The US Department of Justice has filed charges against Russian Mikhail Pavlovich Matveev, allegedly known as Wazawaka, Uhodiransomwar, m1x, and Boriselcin, for his involvement in Hive, LockBit, and Babuk ransomware operations targeting victims in the US. Reports indicate that the extortionists demanded a total of approximately $400 million in ransom payments, of which $200 million was ultimately paid. Matveev is charged with conspiracy to transfer ransom demands, conspiracy to damage protected computers, and willfully damaging protected computers. If convicted, he could face up to 20 years in prison.

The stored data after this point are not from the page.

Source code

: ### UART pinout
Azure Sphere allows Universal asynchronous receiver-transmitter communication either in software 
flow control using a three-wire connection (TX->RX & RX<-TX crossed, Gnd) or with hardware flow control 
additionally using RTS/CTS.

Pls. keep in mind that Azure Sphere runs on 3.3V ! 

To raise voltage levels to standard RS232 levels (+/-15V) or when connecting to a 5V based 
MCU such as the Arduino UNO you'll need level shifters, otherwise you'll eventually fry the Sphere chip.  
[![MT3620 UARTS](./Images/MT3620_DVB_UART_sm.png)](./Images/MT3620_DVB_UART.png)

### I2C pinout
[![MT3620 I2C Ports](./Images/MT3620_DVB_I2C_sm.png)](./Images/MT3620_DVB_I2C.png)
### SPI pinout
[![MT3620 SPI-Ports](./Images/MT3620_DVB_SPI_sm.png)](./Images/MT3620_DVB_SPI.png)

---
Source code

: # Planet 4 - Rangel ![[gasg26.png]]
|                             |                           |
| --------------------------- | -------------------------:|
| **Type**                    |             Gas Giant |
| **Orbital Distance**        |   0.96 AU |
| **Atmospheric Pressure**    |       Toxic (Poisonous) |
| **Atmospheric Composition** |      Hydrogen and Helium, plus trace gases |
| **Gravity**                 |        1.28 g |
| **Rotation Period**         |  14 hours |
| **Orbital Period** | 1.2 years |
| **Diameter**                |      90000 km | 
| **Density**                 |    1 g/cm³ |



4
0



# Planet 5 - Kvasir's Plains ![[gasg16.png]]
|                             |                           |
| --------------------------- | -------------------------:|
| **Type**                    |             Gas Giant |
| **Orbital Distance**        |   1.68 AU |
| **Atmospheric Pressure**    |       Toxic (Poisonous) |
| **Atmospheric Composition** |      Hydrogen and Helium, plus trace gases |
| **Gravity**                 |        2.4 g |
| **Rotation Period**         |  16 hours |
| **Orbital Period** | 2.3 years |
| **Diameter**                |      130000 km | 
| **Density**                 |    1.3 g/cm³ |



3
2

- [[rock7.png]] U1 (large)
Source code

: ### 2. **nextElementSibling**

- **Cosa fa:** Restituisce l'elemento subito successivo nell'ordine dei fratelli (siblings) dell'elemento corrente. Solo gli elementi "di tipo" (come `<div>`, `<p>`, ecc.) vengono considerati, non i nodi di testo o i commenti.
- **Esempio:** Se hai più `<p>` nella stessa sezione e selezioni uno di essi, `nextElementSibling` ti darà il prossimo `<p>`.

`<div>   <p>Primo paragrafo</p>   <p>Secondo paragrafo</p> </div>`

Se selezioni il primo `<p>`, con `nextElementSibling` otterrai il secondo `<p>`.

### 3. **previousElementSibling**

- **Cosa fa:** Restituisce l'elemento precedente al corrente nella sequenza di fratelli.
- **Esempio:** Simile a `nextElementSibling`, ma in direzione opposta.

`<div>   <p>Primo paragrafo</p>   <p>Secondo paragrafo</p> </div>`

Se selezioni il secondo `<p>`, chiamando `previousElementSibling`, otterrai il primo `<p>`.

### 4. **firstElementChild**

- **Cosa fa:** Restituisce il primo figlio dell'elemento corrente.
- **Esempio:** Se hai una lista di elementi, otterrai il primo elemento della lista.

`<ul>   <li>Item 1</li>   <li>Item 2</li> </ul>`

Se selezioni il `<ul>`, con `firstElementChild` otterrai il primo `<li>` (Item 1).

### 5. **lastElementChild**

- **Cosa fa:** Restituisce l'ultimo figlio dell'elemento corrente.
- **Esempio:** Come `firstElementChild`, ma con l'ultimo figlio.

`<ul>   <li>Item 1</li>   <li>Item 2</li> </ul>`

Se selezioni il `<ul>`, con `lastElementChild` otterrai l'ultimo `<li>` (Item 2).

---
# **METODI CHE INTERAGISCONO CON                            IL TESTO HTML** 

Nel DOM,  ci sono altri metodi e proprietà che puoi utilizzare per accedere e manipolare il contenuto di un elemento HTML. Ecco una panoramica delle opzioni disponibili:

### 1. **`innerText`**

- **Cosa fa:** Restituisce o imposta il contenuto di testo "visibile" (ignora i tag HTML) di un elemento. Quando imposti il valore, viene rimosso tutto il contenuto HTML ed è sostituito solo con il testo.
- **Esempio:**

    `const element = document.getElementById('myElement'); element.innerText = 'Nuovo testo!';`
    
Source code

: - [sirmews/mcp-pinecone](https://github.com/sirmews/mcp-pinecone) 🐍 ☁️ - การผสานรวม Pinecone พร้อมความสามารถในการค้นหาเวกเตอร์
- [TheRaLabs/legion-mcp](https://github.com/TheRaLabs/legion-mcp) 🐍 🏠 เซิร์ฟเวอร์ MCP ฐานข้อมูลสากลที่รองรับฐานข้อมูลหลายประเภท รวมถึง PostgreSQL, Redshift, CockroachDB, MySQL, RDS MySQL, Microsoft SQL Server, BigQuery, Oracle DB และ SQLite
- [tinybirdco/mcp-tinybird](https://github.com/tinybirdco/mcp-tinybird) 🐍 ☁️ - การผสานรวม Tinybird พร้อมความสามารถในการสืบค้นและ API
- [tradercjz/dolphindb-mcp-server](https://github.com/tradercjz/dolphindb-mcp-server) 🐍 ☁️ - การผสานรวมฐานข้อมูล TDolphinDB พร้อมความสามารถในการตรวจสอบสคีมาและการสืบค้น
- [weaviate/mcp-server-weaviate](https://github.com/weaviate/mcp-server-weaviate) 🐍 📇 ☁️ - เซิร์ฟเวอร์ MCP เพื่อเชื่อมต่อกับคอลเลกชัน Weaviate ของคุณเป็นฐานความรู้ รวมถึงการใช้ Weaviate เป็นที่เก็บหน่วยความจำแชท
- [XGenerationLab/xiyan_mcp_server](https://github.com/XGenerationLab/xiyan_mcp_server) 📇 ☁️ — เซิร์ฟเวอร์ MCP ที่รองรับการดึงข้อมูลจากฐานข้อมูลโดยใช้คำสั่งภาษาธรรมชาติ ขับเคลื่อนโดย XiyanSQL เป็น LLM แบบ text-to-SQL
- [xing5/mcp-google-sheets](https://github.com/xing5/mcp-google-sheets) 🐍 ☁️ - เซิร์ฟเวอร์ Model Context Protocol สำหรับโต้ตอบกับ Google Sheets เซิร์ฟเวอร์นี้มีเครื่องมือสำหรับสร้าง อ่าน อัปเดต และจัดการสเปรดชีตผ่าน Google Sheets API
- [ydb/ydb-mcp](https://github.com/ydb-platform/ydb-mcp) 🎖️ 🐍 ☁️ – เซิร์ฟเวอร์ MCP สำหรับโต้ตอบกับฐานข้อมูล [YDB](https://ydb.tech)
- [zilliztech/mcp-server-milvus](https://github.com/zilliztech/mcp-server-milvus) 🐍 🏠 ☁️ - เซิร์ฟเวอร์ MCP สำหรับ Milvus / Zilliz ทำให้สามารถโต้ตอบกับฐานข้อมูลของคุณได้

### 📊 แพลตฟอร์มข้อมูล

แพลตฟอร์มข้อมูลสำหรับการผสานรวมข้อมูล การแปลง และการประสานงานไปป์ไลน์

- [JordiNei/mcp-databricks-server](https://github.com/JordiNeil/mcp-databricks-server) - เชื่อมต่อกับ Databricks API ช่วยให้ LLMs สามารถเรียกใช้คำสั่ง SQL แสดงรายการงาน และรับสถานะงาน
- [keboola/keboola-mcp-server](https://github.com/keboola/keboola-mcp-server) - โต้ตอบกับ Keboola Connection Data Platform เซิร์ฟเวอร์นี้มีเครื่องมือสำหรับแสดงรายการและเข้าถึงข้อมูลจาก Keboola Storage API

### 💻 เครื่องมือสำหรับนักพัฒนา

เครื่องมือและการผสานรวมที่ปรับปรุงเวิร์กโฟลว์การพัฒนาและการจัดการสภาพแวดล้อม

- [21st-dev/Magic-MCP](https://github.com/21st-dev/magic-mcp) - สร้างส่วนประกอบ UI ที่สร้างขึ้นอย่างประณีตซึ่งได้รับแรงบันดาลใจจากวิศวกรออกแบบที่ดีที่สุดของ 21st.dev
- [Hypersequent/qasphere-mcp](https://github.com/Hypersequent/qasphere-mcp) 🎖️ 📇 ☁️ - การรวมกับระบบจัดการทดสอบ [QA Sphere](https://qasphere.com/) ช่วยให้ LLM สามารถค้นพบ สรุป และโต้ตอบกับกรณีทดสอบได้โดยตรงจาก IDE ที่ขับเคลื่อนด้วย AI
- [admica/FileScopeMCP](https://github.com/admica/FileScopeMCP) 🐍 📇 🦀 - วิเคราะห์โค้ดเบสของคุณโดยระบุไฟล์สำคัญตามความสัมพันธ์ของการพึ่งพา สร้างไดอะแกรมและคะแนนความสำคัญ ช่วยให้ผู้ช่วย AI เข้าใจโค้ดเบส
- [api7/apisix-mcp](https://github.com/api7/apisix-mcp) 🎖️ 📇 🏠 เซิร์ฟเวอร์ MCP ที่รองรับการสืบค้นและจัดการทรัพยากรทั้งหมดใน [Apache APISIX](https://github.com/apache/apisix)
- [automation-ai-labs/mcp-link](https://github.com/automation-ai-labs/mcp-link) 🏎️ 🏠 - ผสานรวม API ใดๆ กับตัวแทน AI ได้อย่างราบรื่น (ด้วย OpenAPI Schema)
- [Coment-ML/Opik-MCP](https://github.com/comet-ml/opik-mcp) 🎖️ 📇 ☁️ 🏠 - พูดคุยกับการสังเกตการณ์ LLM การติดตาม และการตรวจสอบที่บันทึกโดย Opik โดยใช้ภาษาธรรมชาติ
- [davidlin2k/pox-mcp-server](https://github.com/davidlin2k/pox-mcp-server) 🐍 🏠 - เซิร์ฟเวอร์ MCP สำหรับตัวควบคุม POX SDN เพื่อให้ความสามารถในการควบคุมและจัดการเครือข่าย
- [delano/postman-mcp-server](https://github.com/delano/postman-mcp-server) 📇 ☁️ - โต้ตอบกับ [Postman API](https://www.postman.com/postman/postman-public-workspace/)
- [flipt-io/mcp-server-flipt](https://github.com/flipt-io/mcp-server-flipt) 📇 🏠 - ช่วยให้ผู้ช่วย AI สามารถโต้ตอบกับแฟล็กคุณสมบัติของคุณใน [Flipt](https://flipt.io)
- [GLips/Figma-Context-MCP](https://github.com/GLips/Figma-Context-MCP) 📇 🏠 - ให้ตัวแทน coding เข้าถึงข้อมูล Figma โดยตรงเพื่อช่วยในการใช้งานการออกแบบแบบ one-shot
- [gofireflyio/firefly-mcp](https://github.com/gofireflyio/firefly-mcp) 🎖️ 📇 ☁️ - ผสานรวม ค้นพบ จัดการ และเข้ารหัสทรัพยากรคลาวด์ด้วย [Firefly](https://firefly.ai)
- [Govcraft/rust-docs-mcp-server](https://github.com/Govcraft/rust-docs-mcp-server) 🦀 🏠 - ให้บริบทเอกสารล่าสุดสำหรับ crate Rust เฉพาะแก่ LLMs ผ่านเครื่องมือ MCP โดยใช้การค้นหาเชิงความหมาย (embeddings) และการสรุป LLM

The FBI has stated that Matveev is responsible for multiple variants of ransomware and is actively attacking US businesses and critical infrastructure, including two law enforcement agencies: the Prospect Park Police Department in New Jersey and the District of Columbia Central Police Department. The Office of Foreign Assets Control (OFAC) under the US Treasury Department has also sanctioned Matveev for his cyberattacks against American organizations, including critical US infrastructure organizations, hospitals, schools, and law enforcement agencies.
OFAC representatives have noted that Matveev openly discussed his illegal activities in interviews with the media, shared exploit code with other cybercriminals, and claimed that local authorities would tolerate his illegal activities. As a result, the State Department has offered a reward of up to $10 million for any information that could lead to the arrest or conviction of Matveev.